As apurações tiveram início após denúncia da empresa vítima, que identificou movimentações atípicas e um volume elevado de transações suspeitas.

A partir da análise técnica e do rastreamento financeiro, os policiais constataram a existência de um esquema estruturado para aplicar golpes por meio de operações eletrônicas simuladas.

Conforme levantado, o grupo seria liderado por um morador de Araguaína, responsável por criar e manter uma empresa de fachada utilizada exclusivamente para dar aparência de legalidade às transações fraudulentas.

De acordo com as investigações, os criminosos simulavam vendas que nunca aconteceram para induzir a instituição de pagamentos a liberar valores indevidos.

Para isso, utilizavam dados de cartões de crédito obtidos ilegalmente e registravam compras fictícias em nome da empresa de fachada.

Com as transações lançadas no sistema como se fossem vendas reais, os investigados solicitavam a antecipação dos valores a receber.
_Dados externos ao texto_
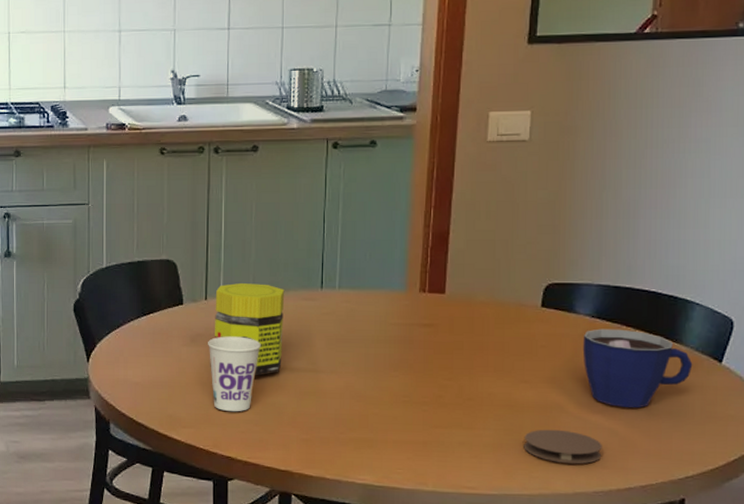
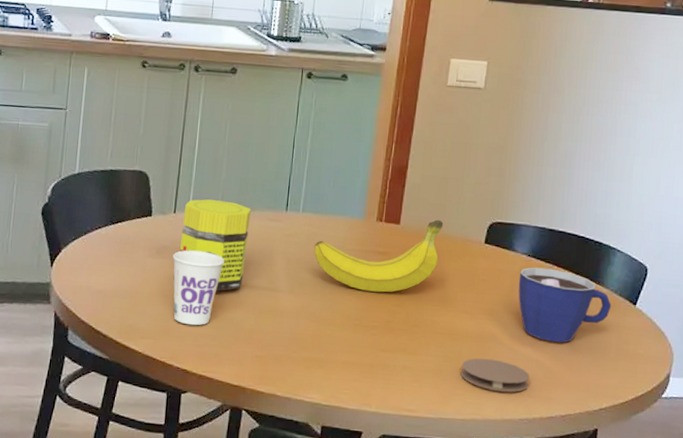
fruit: none [354,285,494,367] -> present [314,219,444,293]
Dessa forma, o dinheiro era liberado quase imediatamente, antes que as fraudes fossem identificadas.

Assim que os recursos eram creditados, o montante era rapidamente transferido para diversas contas de terceiros, utilizadas como laranjas, em diferentes estados, dificultando o rastreamento e a recuperação do dinheiro.

Etapas do esquema

A fraude funcionava da seguinte forma: inicialmente ocorria a obtenção ilegal de dados de cartões, por meio da captura de informações em páginas falsas na internet e da compra de dados em redes clandestinas, utilizando a técnica conhecida como phishing.

Em seguida, eram registradas vendas fictícias, com o lançamento de compras inexistentes na modalidade on-line, sem a presença física do cartão.

Após, os criminosos solicitavam a liberação rápida dos valores, por meio da antecipação dos recebíveis, para sacar o dinheiro antes que as vítimas pudessem contestar as transações.

Por fim, o dinheiro era dispersado mediante transferências fracionadas para contas de terceiros, com o objetivo de ocultar a origem ilícita dos recursos.